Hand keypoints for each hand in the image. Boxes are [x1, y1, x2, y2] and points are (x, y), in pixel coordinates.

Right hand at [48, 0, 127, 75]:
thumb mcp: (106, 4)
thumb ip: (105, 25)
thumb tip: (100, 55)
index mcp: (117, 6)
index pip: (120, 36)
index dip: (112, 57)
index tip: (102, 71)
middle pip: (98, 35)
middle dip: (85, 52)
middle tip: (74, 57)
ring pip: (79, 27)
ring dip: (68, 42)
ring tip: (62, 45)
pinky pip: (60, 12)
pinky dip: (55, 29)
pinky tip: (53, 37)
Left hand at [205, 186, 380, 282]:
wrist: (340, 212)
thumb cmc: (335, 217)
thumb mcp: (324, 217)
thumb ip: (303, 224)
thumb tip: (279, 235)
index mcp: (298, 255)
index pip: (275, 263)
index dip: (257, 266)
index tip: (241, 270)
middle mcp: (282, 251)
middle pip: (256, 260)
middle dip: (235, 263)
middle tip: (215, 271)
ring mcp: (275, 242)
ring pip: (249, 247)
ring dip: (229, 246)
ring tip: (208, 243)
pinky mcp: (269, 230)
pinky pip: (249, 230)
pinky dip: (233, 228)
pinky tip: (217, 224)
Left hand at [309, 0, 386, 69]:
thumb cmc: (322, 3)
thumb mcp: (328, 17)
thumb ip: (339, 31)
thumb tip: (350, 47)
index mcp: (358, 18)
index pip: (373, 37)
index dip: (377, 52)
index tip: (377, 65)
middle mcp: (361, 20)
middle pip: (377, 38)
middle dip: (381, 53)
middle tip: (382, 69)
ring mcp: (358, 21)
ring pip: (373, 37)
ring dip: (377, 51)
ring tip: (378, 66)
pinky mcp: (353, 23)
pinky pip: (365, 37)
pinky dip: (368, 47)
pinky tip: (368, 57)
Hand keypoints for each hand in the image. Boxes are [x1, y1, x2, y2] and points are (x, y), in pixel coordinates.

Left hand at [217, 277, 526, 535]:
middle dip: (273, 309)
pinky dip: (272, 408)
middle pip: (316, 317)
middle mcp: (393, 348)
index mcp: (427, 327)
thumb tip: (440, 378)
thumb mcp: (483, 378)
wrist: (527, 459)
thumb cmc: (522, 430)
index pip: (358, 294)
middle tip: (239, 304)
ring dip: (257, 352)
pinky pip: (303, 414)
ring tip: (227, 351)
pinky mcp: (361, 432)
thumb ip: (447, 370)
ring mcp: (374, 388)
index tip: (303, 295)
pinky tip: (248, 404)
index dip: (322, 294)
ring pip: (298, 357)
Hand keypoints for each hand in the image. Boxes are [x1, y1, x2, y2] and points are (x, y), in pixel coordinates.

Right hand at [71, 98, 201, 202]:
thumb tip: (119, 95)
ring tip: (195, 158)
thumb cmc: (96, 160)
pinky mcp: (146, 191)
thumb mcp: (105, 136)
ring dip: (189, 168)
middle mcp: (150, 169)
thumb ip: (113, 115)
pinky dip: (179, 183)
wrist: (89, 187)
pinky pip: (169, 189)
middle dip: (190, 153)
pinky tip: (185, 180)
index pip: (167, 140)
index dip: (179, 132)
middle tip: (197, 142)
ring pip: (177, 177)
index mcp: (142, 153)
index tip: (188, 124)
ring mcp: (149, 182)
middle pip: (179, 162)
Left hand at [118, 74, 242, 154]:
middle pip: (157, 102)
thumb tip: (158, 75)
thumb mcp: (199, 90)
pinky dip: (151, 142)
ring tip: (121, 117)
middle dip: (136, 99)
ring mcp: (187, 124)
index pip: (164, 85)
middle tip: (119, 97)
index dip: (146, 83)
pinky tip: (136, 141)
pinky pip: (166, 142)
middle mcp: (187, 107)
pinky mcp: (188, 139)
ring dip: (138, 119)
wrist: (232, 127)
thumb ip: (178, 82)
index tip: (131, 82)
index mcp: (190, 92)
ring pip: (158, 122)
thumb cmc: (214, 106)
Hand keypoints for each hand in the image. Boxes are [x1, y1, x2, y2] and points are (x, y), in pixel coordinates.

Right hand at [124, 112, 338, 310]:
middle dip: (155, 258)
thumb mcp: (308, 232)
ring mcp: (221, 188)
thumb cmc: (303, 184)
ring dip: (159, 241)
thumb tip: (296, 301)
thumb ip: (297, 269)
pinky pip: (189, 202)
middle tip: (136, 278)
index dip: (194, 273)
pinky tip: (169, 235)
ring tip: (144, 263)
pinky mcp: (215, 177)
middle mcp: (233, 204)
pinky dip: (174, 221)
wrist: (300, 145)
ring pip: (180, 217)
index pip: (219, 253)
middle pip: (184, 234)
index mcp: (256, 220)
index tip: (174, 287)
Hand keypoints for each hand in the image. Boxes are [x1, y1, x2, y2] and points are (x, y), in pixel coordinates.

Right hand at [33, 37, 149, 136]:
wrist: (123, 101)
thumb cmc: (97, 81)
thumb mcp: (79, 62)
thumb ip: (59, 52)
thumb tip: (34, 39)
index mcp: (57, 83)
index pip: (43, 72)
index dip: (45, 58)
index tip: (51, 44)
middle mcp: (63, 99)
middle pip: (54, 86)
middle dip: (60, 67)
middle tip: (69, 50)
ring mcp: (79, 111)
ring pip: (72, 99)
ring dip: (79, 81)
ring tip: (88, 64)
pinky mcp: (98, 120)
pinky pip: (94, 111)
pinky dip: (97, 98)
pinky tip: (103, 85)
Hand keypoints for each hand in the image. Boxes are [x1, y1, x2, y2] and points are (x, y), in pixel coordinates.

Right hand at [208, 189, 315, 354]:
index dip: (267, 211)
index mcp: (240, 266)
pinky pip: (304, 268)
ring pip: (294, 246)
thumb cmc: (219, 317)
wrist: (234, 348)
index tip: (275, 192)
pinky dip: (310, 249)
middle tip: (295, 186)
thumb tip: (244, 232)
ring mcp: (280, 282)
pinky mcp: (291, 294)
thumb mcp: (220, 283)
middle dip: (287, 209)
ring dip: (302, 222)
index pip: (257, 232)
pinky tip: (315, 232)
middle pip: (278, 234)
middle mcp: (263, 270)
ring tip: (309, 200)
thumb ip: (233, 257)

To do:
Write out the records exactly, starting at the first line and stopping after the line that contains "middle dip: (235, 263)".

Result below:
Hand keypoints for each hand in the image. Boxes are [x1, y1, x2, y2] and points are (x, y), in pixel coordinates.

Right hand at [48, 0, 127, 75]:
thumb mcp: (106, 4)
thumb ip: (105, 25)
thumb tip: (100, 55)
index mcp: (117, 6)
index pip: (120, 36)
index dip: (112, 57)
index tip: (102, 71)
middle pip: (98, 35)
middle dip: (85, 52)
middle tip: (74, 57)
ring pip: (79, 27)
ring dip: (68, 42)
ring tip: (62, 45)
pinky pip: (60, 12)
pinky dip: (55, 29)
pinky tip: (53, 37)
Left hand at [205, 186, 380, 282]:
wrist: (340, 212)
thumb cmc: (335, 217)
thumb mcp: (324, 217)
thumb ip: (303, 224)
thumb tip: (279, 235)
index mcp: (298, 255)
index pip: (275, 263)
index dip: (257, 266)
index tip: (241, 270)
middle mcp: (282, 251)
middle pip: (256, 260)
middle dip: (235, 263)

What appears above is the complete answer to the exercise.